_WHAT THE TASK ASKS_
Return the run of lines below that opens with the line containing "- I obtained" and closes with the line containing "<!--- - 👋 Hi, I’m Ian Dryden", keeping each one exact.

DATA FOR PROCESSING: Begin

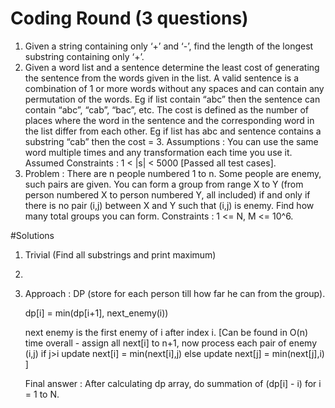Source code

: # Coding Round (3 questions)
1. Given a string containing only ‘+’ and ‘-’, find the length of the longest substring containing only ‘+’.
2. Given a word list and a sentence determine the least cost of generating the sentence from the words given in the list. A valid sentence is a combination of 1 or more words without any spaces and can contain any permutation of the words. Eg if list contain “abc” then the sentence can contain “abc”, “cab”, “bac”, etc. The cost is defined as the number of places where the word in the sentence and the corresponding word in the list differ from each other. Eg if list has abc and sentence contains a substring “cab” then the cost  = 3. Assumptions : You can use the same word multiple times and any transformation each time you use it. Assumed Constraints : 1 < |s| < 5000 [Passed all test cases].
3. Problem : There are n people numbered 1 to n. Some people are enemy, such pairs are given. You can form a group from range X to Y (from person numbered X to person numbered Y, all included) if and only if there is no pair (i,j) between X and Y such that (i,j) is enemy. Find how many total groups you can form. Constraints : 1 <= N, M <= 10^6.

#Solutions
1. Trivial (Find all substrings and print maximum)
2. 
3. Approach : DP (store for each person till how far he can from the group). 

    dp[i] = min(dp[i+1], next_enemy(i))

    next enemy is the first enemy of i after index i. [Can be found in O(n) time overall - assign all next[i] to n+1, now process each pair of enemy (i,j) if j>i update next[i] = min(next[i],j) else update next[j] = min(next[j],i) ]

    Final answer : After calculating dp array, do summation of (dp[i] - i) for i = 1 to N.

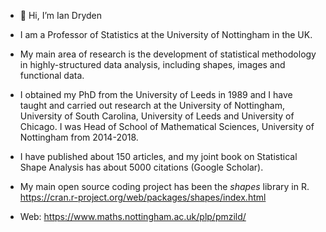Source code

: - 👋 Hi, I’m Ian Dryden

- I am a Professor of Statistics at the University of Nottingham in the UK. 

- My main area of research is the development of statistical methodology in highly-structured data analysis, including shapes, images and functional data. 

- I obtained my PhD from the University of Leeds in 1989 and I have taught and carried out research at the University of Nottingham, University of South Carolina, University of Leeds and University of Chicago. I was Head of School of Mathematical Sciences, University of Nottingham from 2014-2018. 

- I have published about 150 articles, and my joint book on Statistical Shape Analysis has about 5000 citations (Google Scholar). 

- My main open source coding project has been the *shapes* library in R. https://cran.r-project.org/web/packages/shapes/index.html

- Web: https://www.maths.nottingham.ac.uk/plp/pmzild/
 
<!--- - 👋 Hi, I’m Ian Dryden
- 👀 I’m interested in Statistics
- 🌱 I’m currently learning Statistics
- 💞️ I’m looking to collaborate on Statistics
- 📫 How to reach me ian DOT dryden AT nottingham DOT ac DOT uk
iandryden/iandryden is a ✨ special ✨ repository because its `README.md` (this file) appears on your GitHub profile.
You can click the Preview link to take a look at your changes.
--->
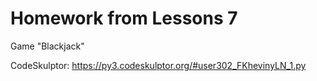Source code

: # Homework from Lessons 7

Game "Blackjack"

CodeSkulptor: https://py3.codeskulptor.org/#user302_FKhevinyLN_1.py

DATA FOR PROCESSING: End

_OUTPUT BELOW_
- I obtained my PhD from the University of Leeds in 1989 and I have taught and carried out research at the University of Nottingham, University of South Carolina, University of Leeds and University of Chicago. I was Head of School of Mathematical Sciences, University of Nottingham from 2014-2018. 

- I have published about 150 articles, and my joint book on Statistical Shape Analysis has about 5000 citations (Google Scholar). 

- My main open source coding project has been the *shapes* library in R. https://cran.r-project.org/web/packages/shapes/index.html

- Web: https://www.maths.nottingham.ac.uk/plp/pmzild/
 
<!--- - 👋 Hi, I’m Ian Dryden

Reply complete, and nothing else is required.